Midlife transitions such as divorce, job loss, an empty nest and menopause challenge a woman's sense of identity and feeling of being in command of her life, Ms. Kane explains. "The only control she thinks she has is her body and the foods she puts into it."

Like adolescents with eating disorders, older patients suffer from low self-worth and anxiety. But they also deal with a crushing sense of shame and failure for being self-destructive around food for so many years, Ms. Kane says. "A lot of them are quite suicidal."

Eating disorders have the highest mortality rate of any psychiatric illness, notes Ed Tyson, a physician in Austin, Tex., and spokesperson for NEDA. Whereas medical cause of death is more common in younger patients, in older age groups, "suicide takes precedence."

Burdened with adult responsibilities, older women tend not to seek treatment until their health fails or they notice disordered eating in their children, Dr.
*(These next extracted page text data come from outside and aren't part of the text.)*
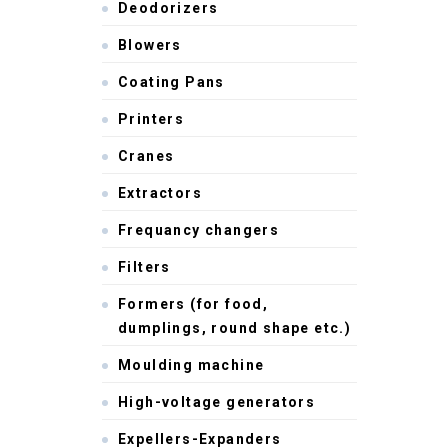
Deodorizers
Blowers
Coating Pans
Printers
Cranes
Extractors
Frequancy changers
Filters
Formers (for food,
dumplings, round shape etc.)
Moulding machine
High-voltage generators
Expellers-Expanders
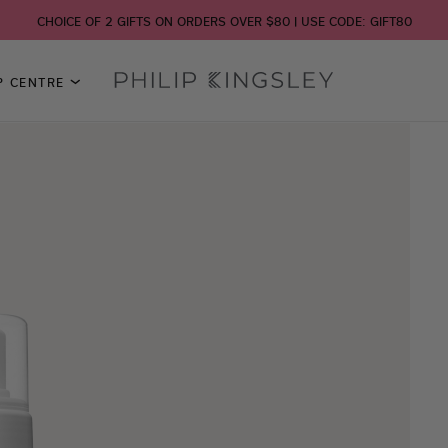
CHOICE OF 2 GIFTS ON ORDERS OVER $80 | USE CODE: GIFT80
P CENTRE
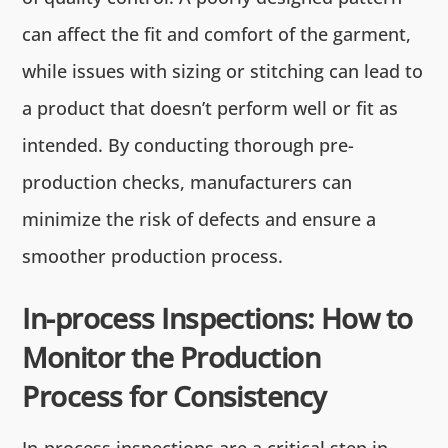
can affect the fit and comfort of the garment,
while issues with sizing or stitching can lead to
a product that doesn’t perform well or fit as
intended. By conducting thorough pre-
production checks, manufacturers can
minimize the risk of defects and ensure a
smoother production process.
In-process Inspections: How to
Monitor the Production
Process for Consistency
In-process inspections are a critical step in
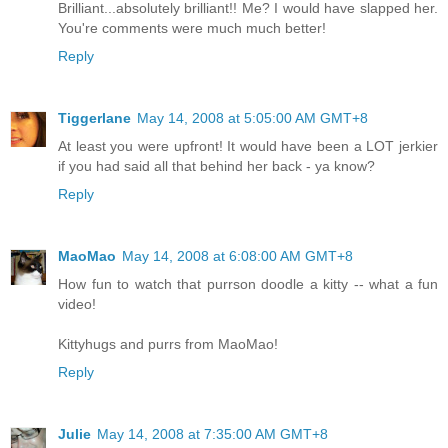
Brilliant...absolutely brilliant!! Me? I would have slapped her.
You're comments were much much better!
Reply
Tiggerlane
May 14, 2008 at 5:05:00 AM GMT+8
At least you were upfront! It would have been a LOT jerkier
if you had said all that behind her back - ya know?
Reply
MaoMao
May 14, 2008 at 6:08:00 AM GMT+8
How fun to watch that purrson doodle a kitty -- what a fun
video!
Kittyhugs and purrs from MaoMao!
Reply
Julie
May 14, 2008 at 7:35:00 AM GMT+8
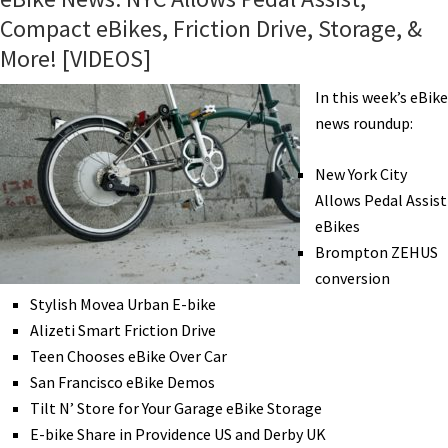
Compact eBikes, Friction Drive, Storage, &
More! [VIDEOS]
In this week’s eBike
news roundup:
New York City
Allows Pedal Assist
eBikes
Brompton ZEHUS
conversion
Stylish Movea Urban E-bike
Alizeti Smart Friction Drive
Teen Chooses eBike Over Car
San Francisco eBike Demos
Tilt N’ Store for Your Garage eBike Storage
E-bike Share in Providence US and Derby UK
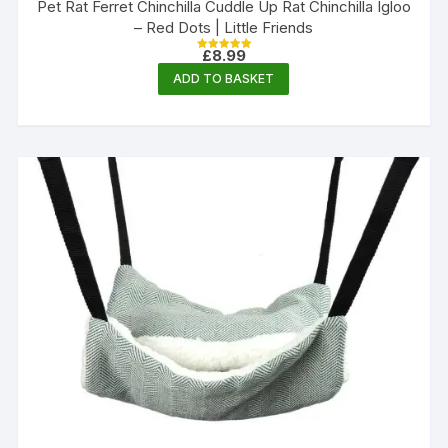
Pet Rat Ferret Chinchilla Cuddle Up Rat Chinchilla Igloo
– Red Dots | Little Friends
£
8.99
Rated
5.00
ADD TO BASKET
out of 5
Maine says, adding that she's seen women who have lost all their teeth because of deadly dieting.



For patients with the willingness and means to get help, several eating disorder clinics in the United States have begun to offer programs geared for adults 30 and up, including the Renfrew Center, which has treatment facilities in various cities.

In Canada, most treatment programs are for all ages. But depending on the individual, being in a mixed group may be an advantage for a patient in midlife, notes Merryl Bear, executive director of NEDIC in Toronto. Being perceived as older and wiser may provide a sense of self-worth, she says.

Dr. Maine says she helps women recognize the price they have paid for their chaotic eating, and let go of the fantasy of looking as youthful as some older celebrities - 48-year-old Demi Moore, for example. With time, she says, patients begin to value how their bodies have served them and "shift from seeing their body as an ornament to seeing it as an instrument."

Ms. Folcik, now six years in recovery, says she's learned new ways to cope with events that used to trigger a binge. Instead of heading to the fridge, she plays with her dog Mugsi or uses writing as an outlet .

During treatment, she gained insight into how her troubled marriage and alcoholism in her family contributed to her low self-image. Although her weight today is a little higher than it used to be, Ms. Folcik says that inside, she feels lighter than ever.

"I've gotten rid of so much emotional baggage."